Hong Kong Youth Arts Foundation, the organiser, has also built an app (for iOS) for the project. The app offers self-guided tours in six different districts. The Mong Kok tour includes local gems such as a 70-year-old mahjong shop and a street stall selling handmade lettering stencils and signs.
During the opening hours of the store, travellers can use the app’s AR function to see the animated versions of the shutter artwork.
5. Find cheap eats
If there is a new street-food trend in Hong Kong, Mong Kok is probably the first place to sell it.
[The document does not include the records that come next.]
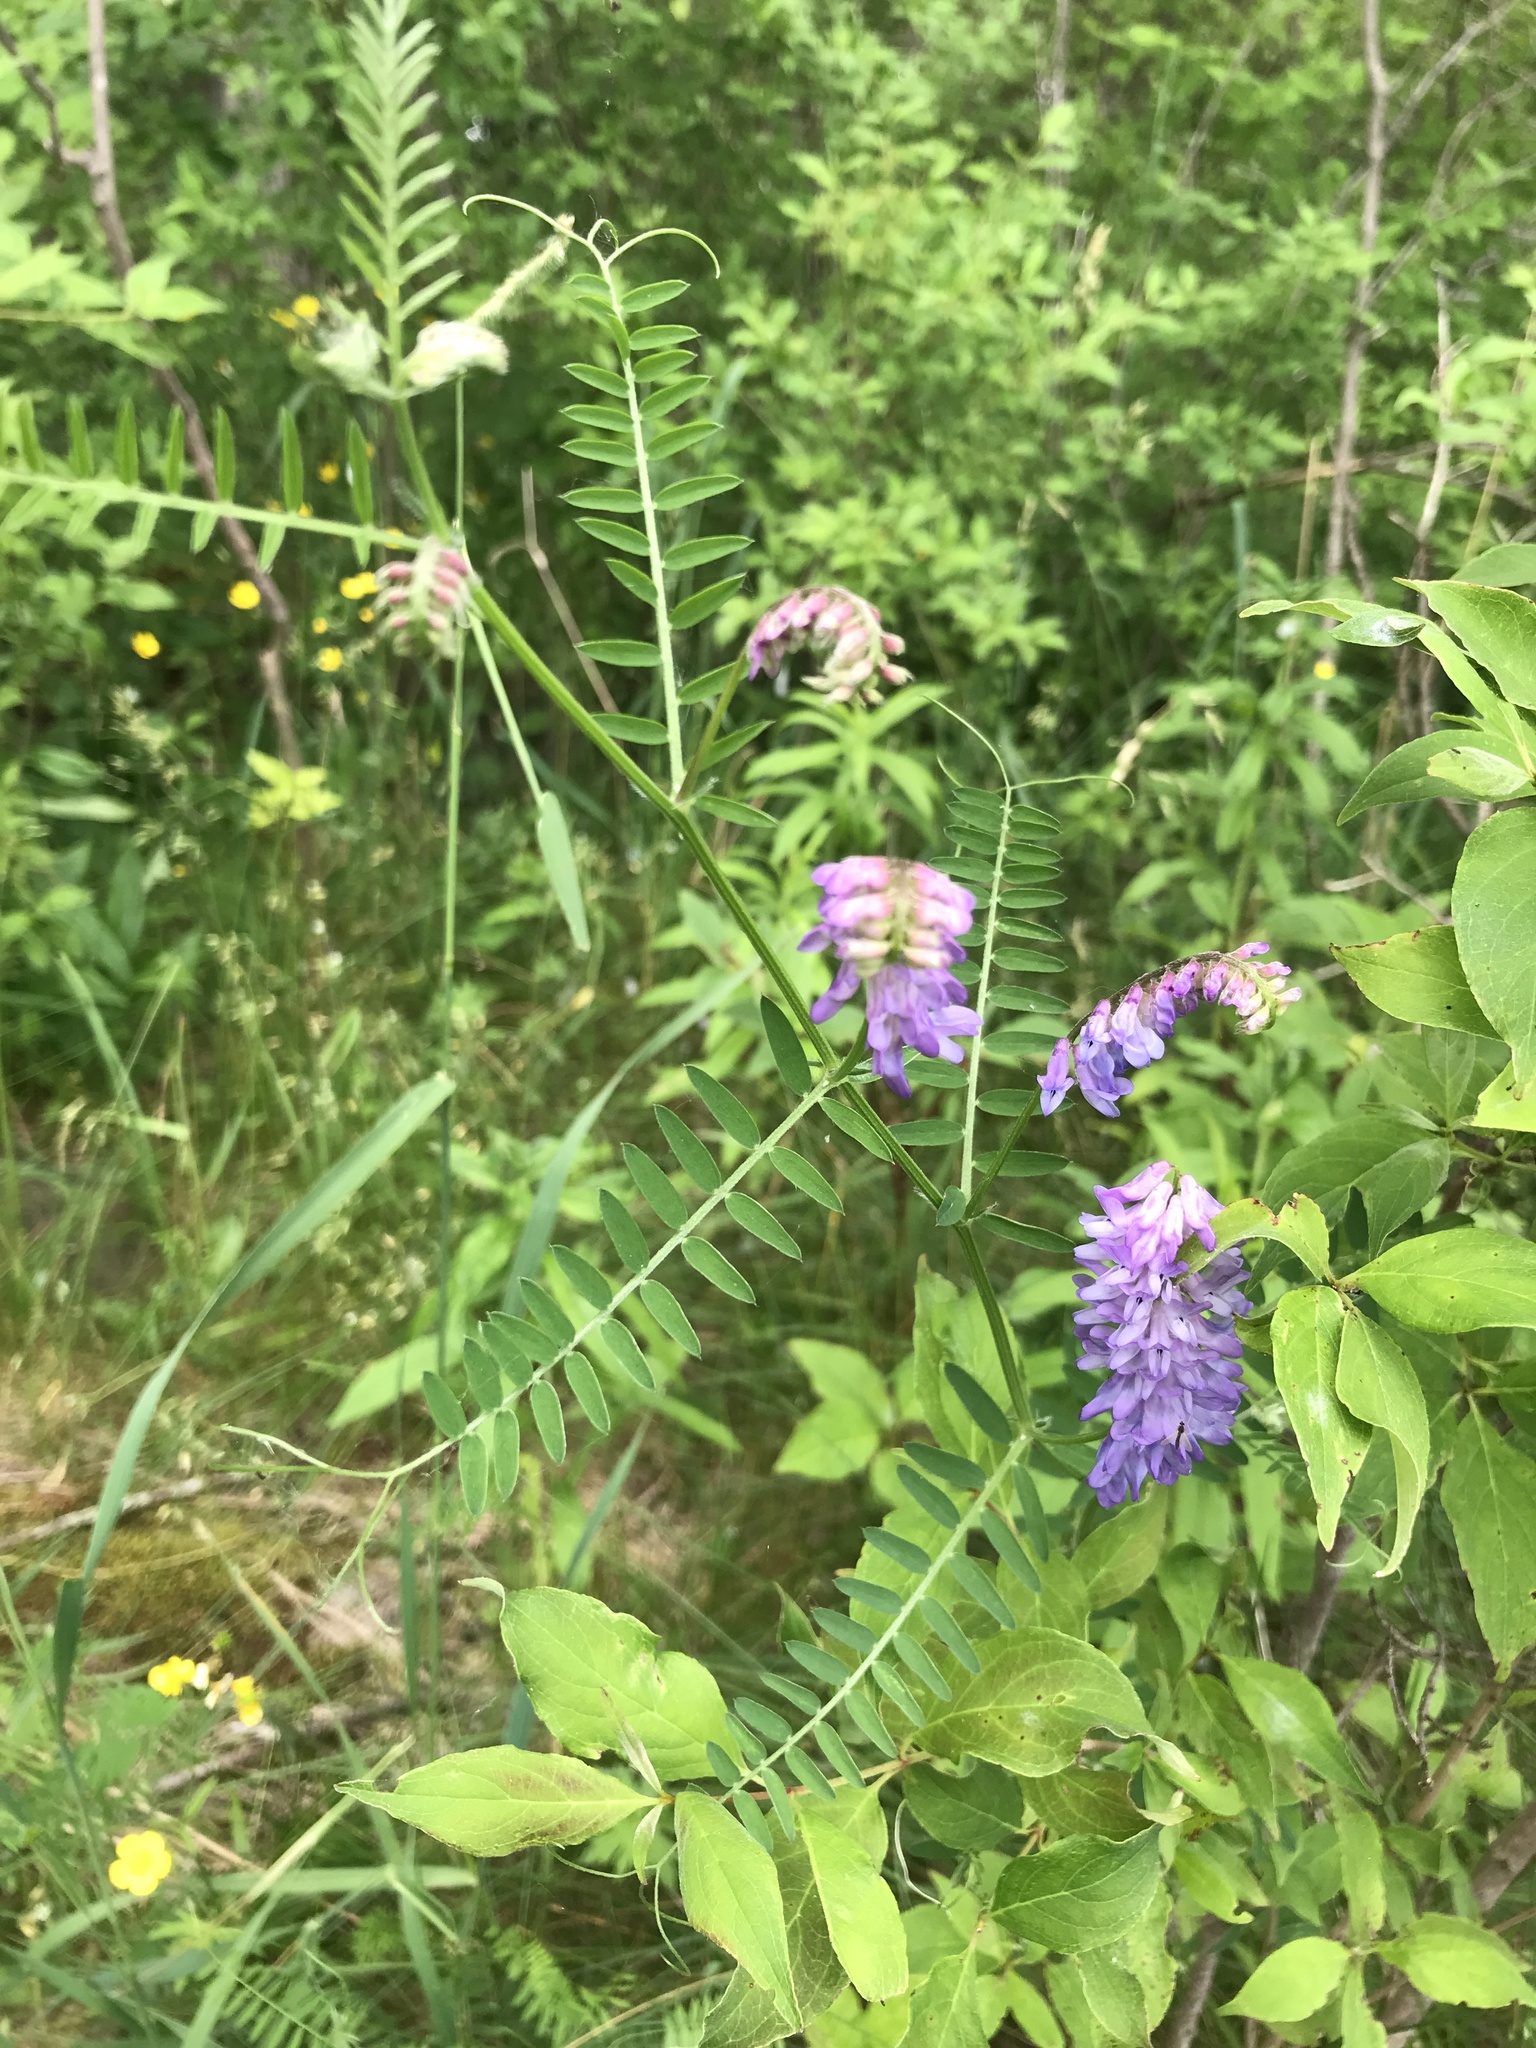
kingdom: Plantae
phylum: Tracheophyta
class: Magnoliopsida
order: Fabales
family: Fabaceae
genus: Vicia
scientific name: Vicia cracca
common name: Bird vetch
Or if you’re looking for a traditional snack that’s vanishing, Mong Kok might be your best bet, too.
Some of the highlights include Fei Jie’s braised pig’s intestine (once featured on the late Anthony Bourdain’s show), Potato King’s 25-centimetre-long fries, and dessert shop am.pm’s lava souffle pudding—a combination of two layers of souffle pancake and a lava pudding.
6. Neon signs on Nathan Road
An evening walk along the Mong Kok section of the road yields some of the best technicolour views of Hong Kong.
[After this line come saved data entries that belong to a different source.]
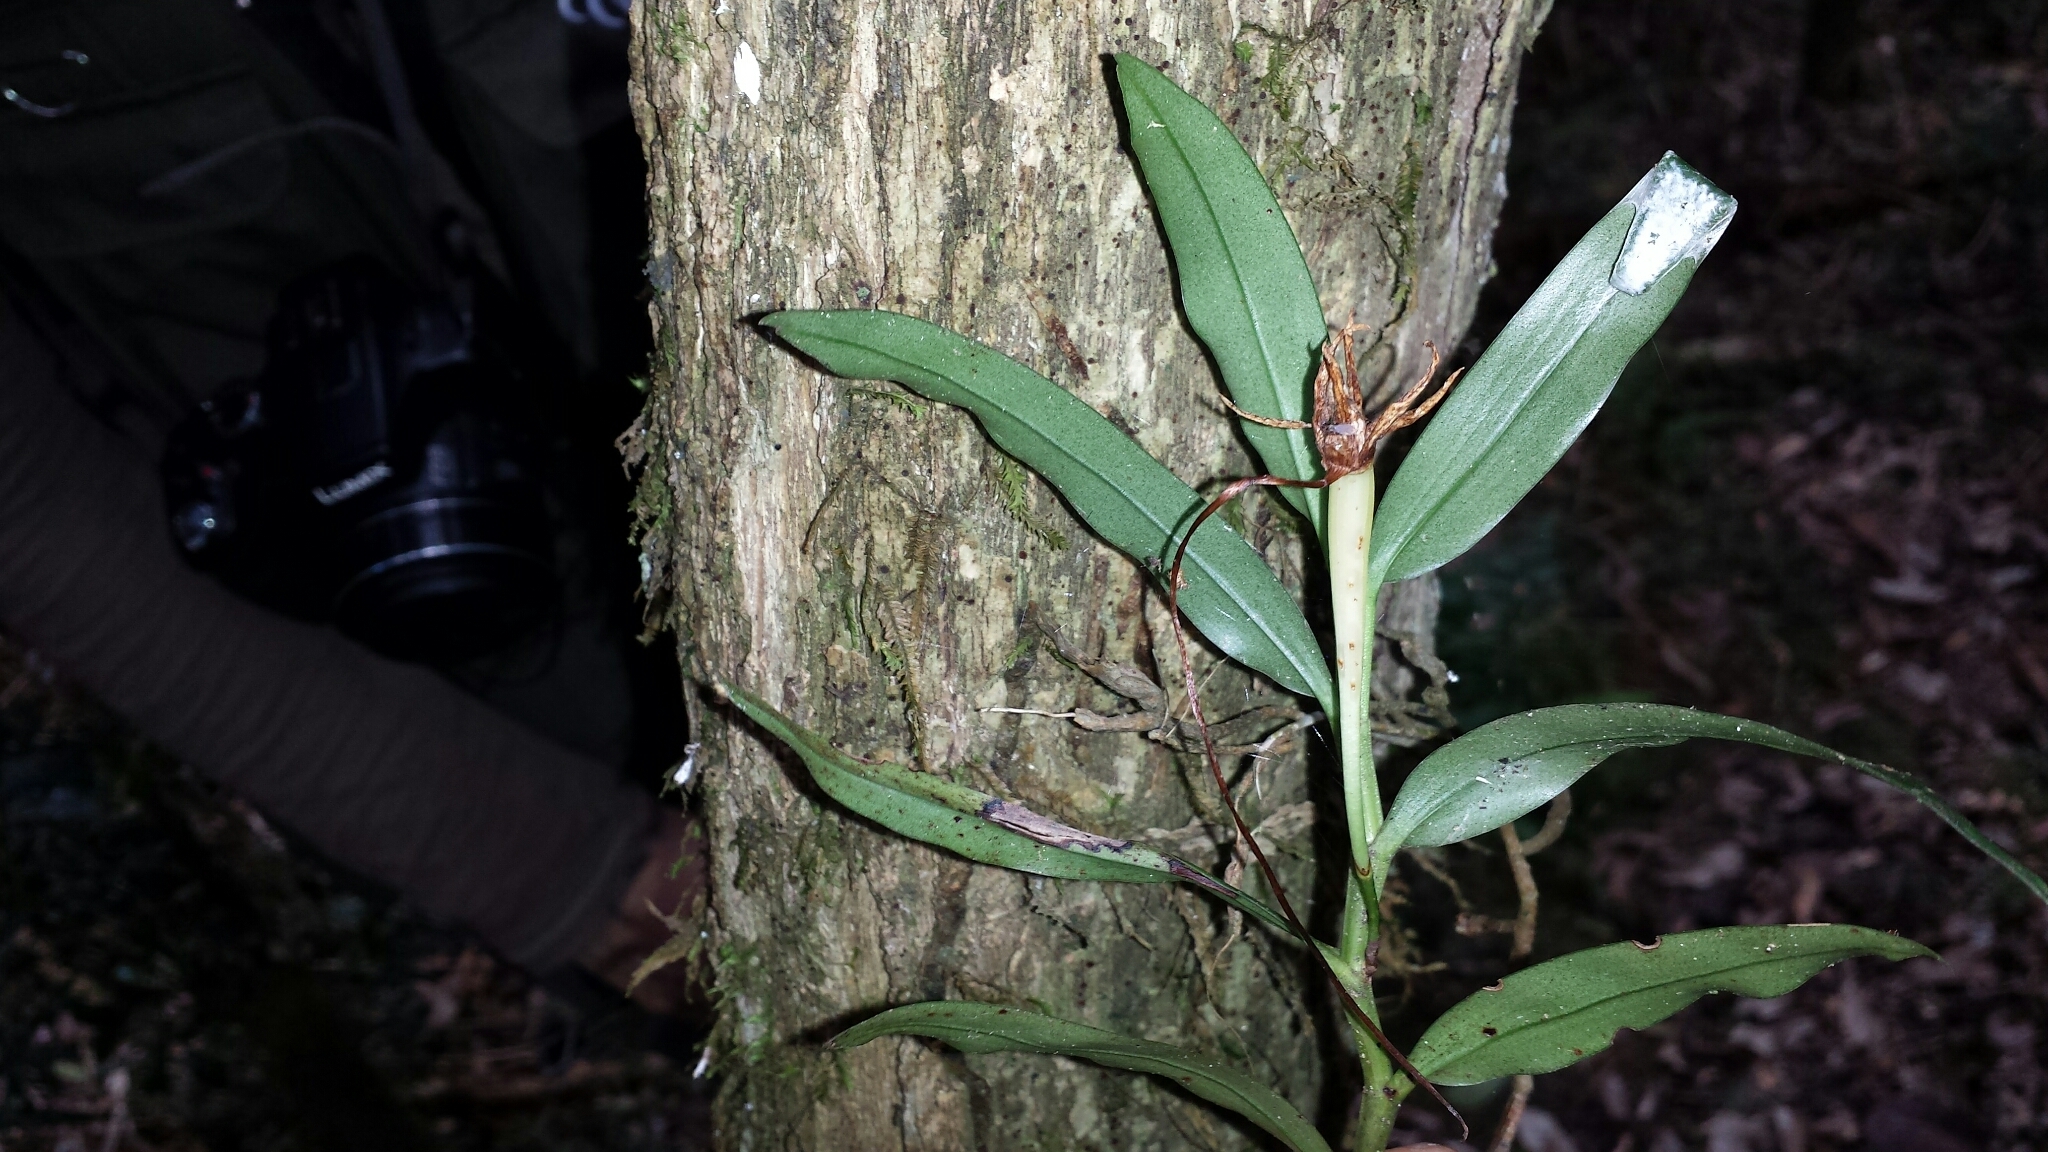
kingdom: Plantae
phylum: Tracheophyta
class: Liliopsida
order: Asparagales
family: Orchidaceae
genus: Angraecum
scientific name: Angraecum mauritianum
The 3.6 km main street cutting through the heart of Kowloon is flanked by glitzy malls and low-hanging street signs. The road lies on top of multiple MTR stations.
Travellers can also take any one of the double-decker buses that run along Nathan Road between Tsim Sha Tsui and Prince Edward—buses no. 1 and no. 6, for examples. The best seats are the front seats on the upper floor.
7. Free children’s playroom
If you’re looking for an indoor park for your little ones, Tai Kok Tsui Sports Centre boasts one of the largest free children’s playrooms in Hong Kong.
Operated by the Leisure and Cultural Services Department, the playroom covers an area of 292 sq m. The playroom may not have the latest state-of-the-art STEM toys, but it offers a nice alternative to enduring the heat and mosquitos outdoor in the summer.
The facilities cater to children between four and nine.
8. See Hong Kong’s old tong lau before they’re gone
While Lui Seng Chun (#2 on our list) is a well-renovated example of Hong Kong’s pre-war architecture, most tong lau in Hong Kong are less glamourous, resembling the “Monster Buildings” in Quarry Bay.
Kam Lam Street is flanked by old rainbow-coloured buildings.
Some of the oldest tong lau can be found along Shanghai Street and Argyle Street.
The old tong lau cluster on 600 Shanghai Street is currently under renovation. When the project is completed, the old building clusters will offer a green space on the roof to the public.
9. Have a ‘free’ meal
Situated on the fringes of Mong Kok, So Boring is a community experiment founded by a group of friends. Serving vegetarian food at night, So Boring resembles more of a community centre than a restaurant. The founders hope to connect the community through food and its rebellious stand “against the rule of money”.
Diners grab their own utensils, foldable stools and tables.
Its pay-as-you-like menu offers around six to eight interesting dishes from curry rice to ramen. Customers are free to pay whatever they think the meal is worth or whatever they can afford at the end of the meal.
So Boring also has a community fridge for neighbours to share food with those who in need as well as a bookshelf for book exchange.
10. Visit the ‘forbidden’ June 4th Museum
After relocating multiple times since 2012, the June 4th Museum reopened in Mong Kok in 2019.
The museum aims to narrate the causes and consequences of the highly taboo June 4th event, or the 1989 Tiananmen Square protests, through its exhibitions. It claims to be “the only place in China where the truth about June 4 can be told”.
Exhibits include memorabilia, documentation and publications under the theme “Memory. Justice. Hope.” A screening area plays various documentaries about the Tiananmen Square protests.
Admission is free while donations are welcome.